SEC Postpones Approval of Ethereum ETF Implications for Investors
The approval process for the ETH ETF has taken an unexpected turn as the SEC has returned S-1 forms to the issuers. The spot Ethereum ETFs, which were expected to launch next week, have been further delayed as the SEC has provided comments on the submitted forms. The forms were sent back with a request for minor changes and the issuers have been asked to address the identified issues and resubmit the updated forms. This suggests that the final approval of spot Ethereum ETFs may be delayed and another round of filings will be required before they can begin trading. The SEC has set a deadline of July 8 for the issuers to submit the revised S-1 forms.
S-1 forms are an important part of the process that ETFs must go through before becoming operational. The first step towards the approval of spot Ethereum ETFs was the approval of the issuers’ 19b-4 forms in May, which was granted by the SEC according to the initial deadline. However, there is no specific deadline for the S-1 forms and the issuers are dependent on the SEC’s response time.
There were indications that spot ETH ETFs could start trading by July 4th, but this now seems unlikely. The SEC Chair had recently suggested that approval for spot Ethereum ETFs could come this summer, but did not provide a specific date, leaving issuers and investors uncertain. The minor changes requested by the SEC may indicate that there are no major issues, but the S-1 forms need to be modified to meet the expected compliance.
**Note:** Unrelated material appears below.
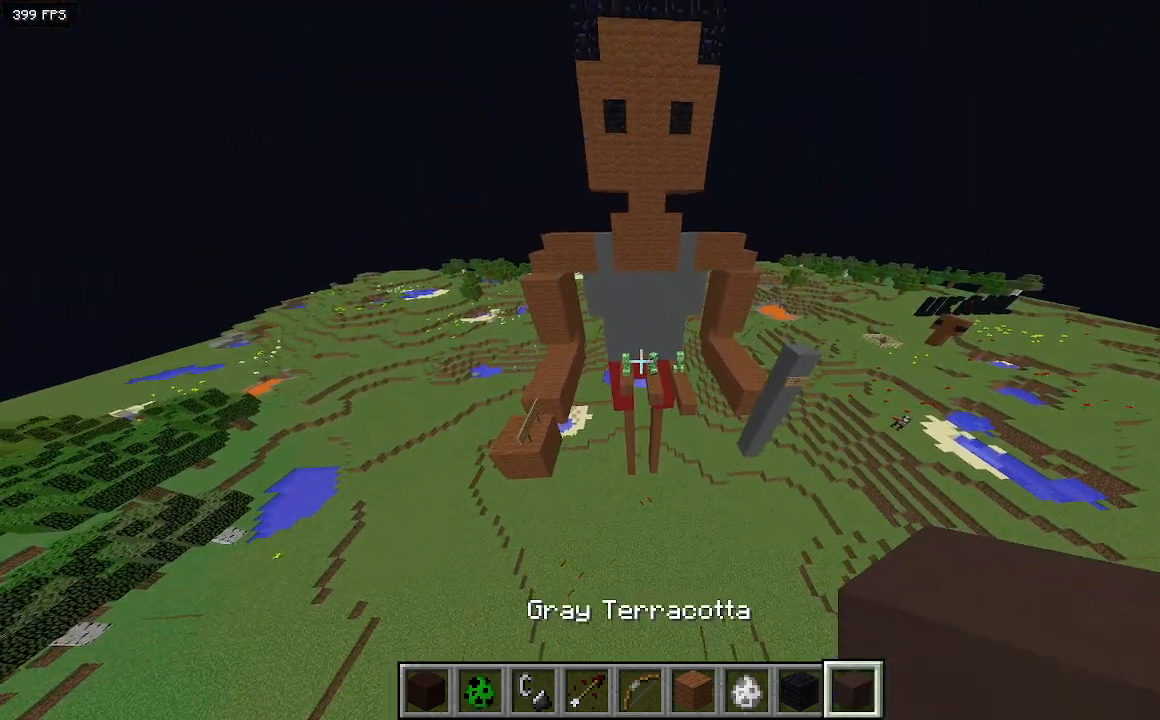
{"keys": [], "events": []}
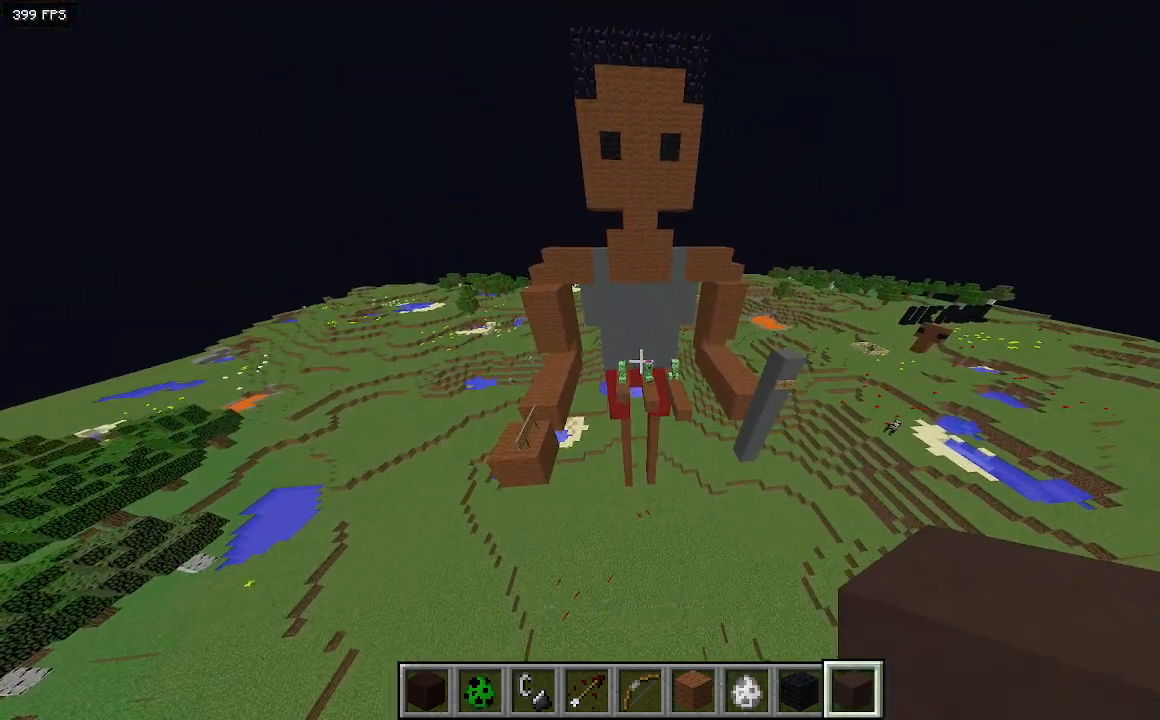
{"keys": [], "events": [[33, "w", "down"], [467, "w", "up"]]}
The Chair has confirmed that the approval process for spot Ethereum ETFs is progressing smoothly, with issuers such as BlackRock, Fidelity, 21Shares, Grayscale, Franklin Templeton, VanEck, iShares, and Invesco involved.
Market participants have criticized the SEC’s move, as Ethereum and the broader crypto market are already experiencing selling pressure. The price of ETH has fallen over 1% in the past 24 hours and its trading volume has also decreased by 8%, indicating a decline in interest among traders.